Bath & Body Works will lay off 130 employees, mostly from leadership roles, as the retailer seeks to create organizational efficiencies by simplifying and realigning its operating structure. The announcement followed weak Q2 2022 results, with net sales of $1.6 billion, down 5% year-over-year.
The layoffs were part of a number of initiatives Bath & Body Works is pursuing to improve its financial performance and enable long-term growth, which also include pursuing cost-control actions and merchandise margin improvement opportunities.
“We are leveraging the dynamic environment to better position ourselves to capture new opportunities and drive future growth,” said Sarah Nash, Interim CEO at Bath & Body Works in a statement. “While we are taking aggressive action to control costs and improve overall efficiencies, we remain focused on customer-facing investments, including the upcoming launch of our loyalty program throughout the U.S. Looking to the back half of the year, we believe that our planned Fall and Holiday assortments are well positioned to resonate with our customers, and our inventories are clean and forward facing.”
The retailer expects its combined actions to result in $30 million in savings during the second half of 2022. The company also expects to record severance and other charges of approximately $6 million in the third quarter of 2022 related to the organizational actions.

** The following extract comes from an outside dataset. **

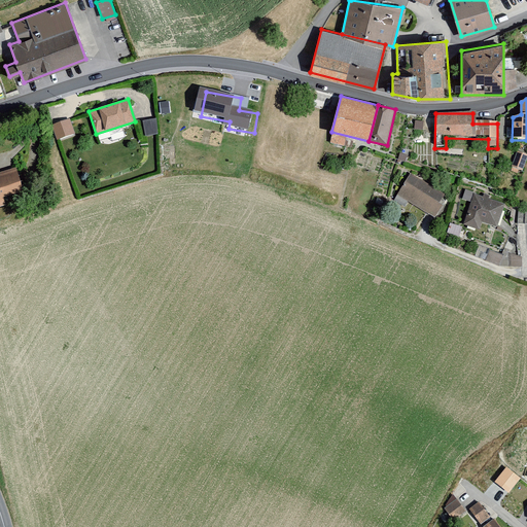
[(57,138),(74,135),(71,118),(54,123),(57,138)]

Bath & Body Works is far from alone in making layoffs to help it survive a turbulent retail atmosphere. Other retailers that have recently let workers go include:
- ThredUP cut 15% of its corporate workforce and closed its processing center in Vernon Hills, Ill. to cut costs;
- Warby Parker also cut 15% of its corporate employees, or 63 people, to help it “operate in a more focused and nimble manner and to capitalize more efficiently on our highest impact opportunities,” according to a statement;
- Alibaba reportedly laid off close to 10,000 employees in anticipation of an economic downturn as lockdowns dampened China’s recovery; and
- Stitch Fix cut 15% of its salaried workforce, mostly in non-technology corporate and styling leadership roles, which will contribute to an expected $40 to $60 million in savings in FY2023.